De façon exceptionnelle, l'espace AH demeure constant lors de la stimulation auriculaire à fréquence croissante jusqu'au blocage de la conduction ; c'est dans de tels cas qu'un court-circuit de noeud de Tawara par des fibres atriohisiennes peut être évoqué. Le syndrome de Lown, Ganong et Levine est caractérisé par l'association du PR court, d'un QRS normal et de crises de tachycardie qui peuvent revêtir différents aspects : les tachycardies paroxystiques supraventriculaires par rythme réciproque sont les plus fréquentes (6 à 12 cas rapportés par Benditt, 14 à 21 cas rapportés par Ward) ; le circuit de réentrée peut utiliser un faisceau de Kent ou être localisé dans le noeud de Tawara, mais la dualité de conduction dans le noeud de Tawara est habituelle. Dans le premier cas, la voie antérograde est le plus souvent la voie nodale rapide et la voie rétrograde utilise un faisceau de Kent à conduction rétrograde unidirectionnelle (Kent " caché ") ; la tachycardie est rapide, à 200 ou plus par minute, avec un intervalle A'H court et un rapport RP'/RR long ; la cartographie auriculaire réalisée en cours de tachycardie indique une dépolarisation auriculaire rétrograde débutant à distance de l'axe nodohisien ; un bloc de branche situé du même côté que le faisceau accessoire allonge le cycle de la tachycardie. Dans des cas plus rares, c'est la voie lente qui est utilisée dans le sens antérograde et le faisceau de Kent dans le sens rétrograde : la fréquence de la tachycardie est alors plus lente, l'espace A'H est long et le rapport RP'/RR est court. Lorsque la réentrée est purement intranodale, c'est la voie lente qui est utilisée en antérograde et la voie rapide en rétrograde ; la longueur du cycle de la tachycardie est variable selon la vitesse de conduction sur la voie nodale lente mais l'intervalle A'H est long et le rapport RP'/RR est court.
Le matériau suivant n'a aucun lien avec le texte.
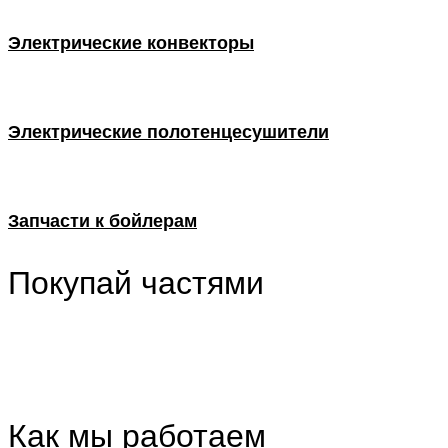
Электрические конвекторы
Электрические полотенцесушители
Запчасти к бойлерам
Покупай частями
Как мы работаем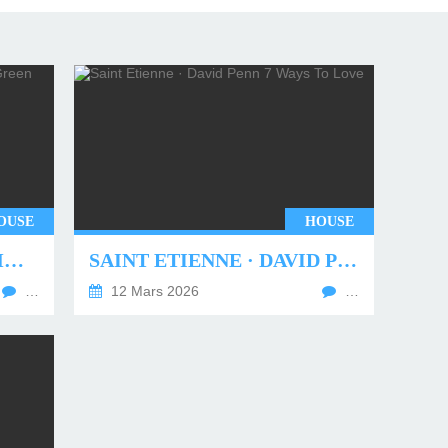
OUSE
HOUSE
UNDERWORLD - TWO MONTHS OFF (TIM GREEN REMIX)
SAINT ETIENNE · DAVID PENN 7 WAYS TO LOVE
…
12 Mars 2026
…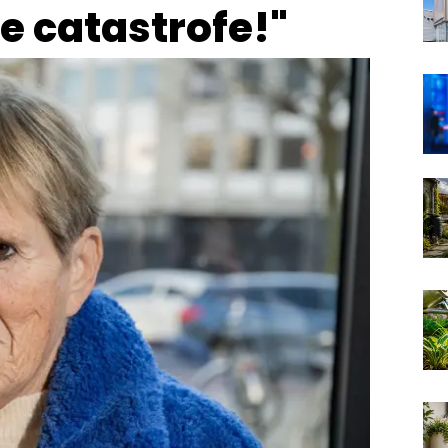
te catastrofe!"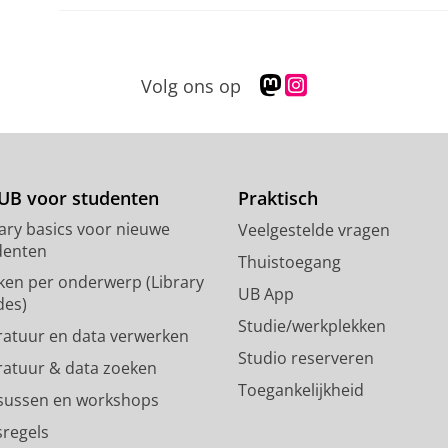
M
I
Volg ons op
a
n
s
s
t
t
o
a
d
g
UB voor studenten
Praktisch
o
r
rary basics voor nieuwe
Veelgestelde vragen
n
a
denten
p
m
Thuistoegang
ken per onderwerp (Library
r
-
UB App
des)
o
a
Studie/werkplekken
f
c
eratuur en data verwerken
i
c
Studio reserveren
eratuur & data zoeken
e
o
Toegankelijkheid
l
u
sussen en workshops
R
n
sregels
i
t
La persistance de la tachycardie alors même qu'une dissociation auriculoventriculaire peut être entraînée par la stimulation auriculaire indique bien que l'oreillette, dans de tels cas, ne fait pas partie du circuit de réentrée, ce fait excluant l'hypothèse d'un court-circuit atrionodal ou atriohisien et démontrant le siège purement intranodal de la réentrée.
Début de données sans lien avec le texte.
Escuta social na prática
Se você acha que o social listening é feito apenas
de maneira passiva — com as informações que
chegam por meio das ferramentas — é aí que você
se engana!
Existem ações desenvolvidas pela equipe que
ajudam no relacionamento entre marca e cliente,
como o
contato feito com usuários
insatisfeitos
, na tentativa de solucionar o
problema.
Le flutter ou la fibrillation auriculaire sont plus rares et entraînent généralement une réponse ventriculaire de haute fréquence, atteignant parfois 250 à 300/min, avec des QRS fins ou larges du fait d'une aberration, peu influencée par les drogues à effet vagal.
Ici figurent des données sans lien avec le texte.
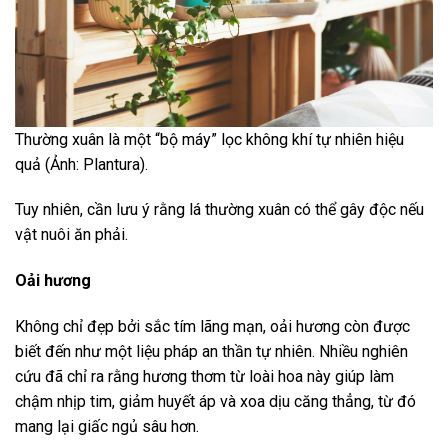
Thường xuân là một “bộ máy” lọc không khí tự nhiên hiệu
quả (Ảnh: Plantura).
Tuy nhiên, cần lưu ý rằng lá thường xuân có thể gây độc nếu
vật nuôi ăn phải.
Oải hương
Không chỉ đẹp bởi sắc tím lãng mạn, oải hương còn được
biết đến như một liệu pháp an thần tự nhiên. Nhiều nghiên
cứu đã chỉ ra rằng hương thơm từ loài hoa này giúp làm
chậm nhịp tim, giảm huyết áp và xoa dịu căng thẳng, từ đó
mang lại giấc ngủ sâu hơn.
La tachycardie ventriculaire spontanée est également rare mais peut être déclenchée lors de l'exploration électrophysiologique par un extrastimulus auriculaire ou par stimulation auriculaire rapide ; quelques observations de fibrillation ventriculaire ont été rapportées, débutant par une fibrillation auriculaire avec fréquence ventriculaire particulièrement rapide.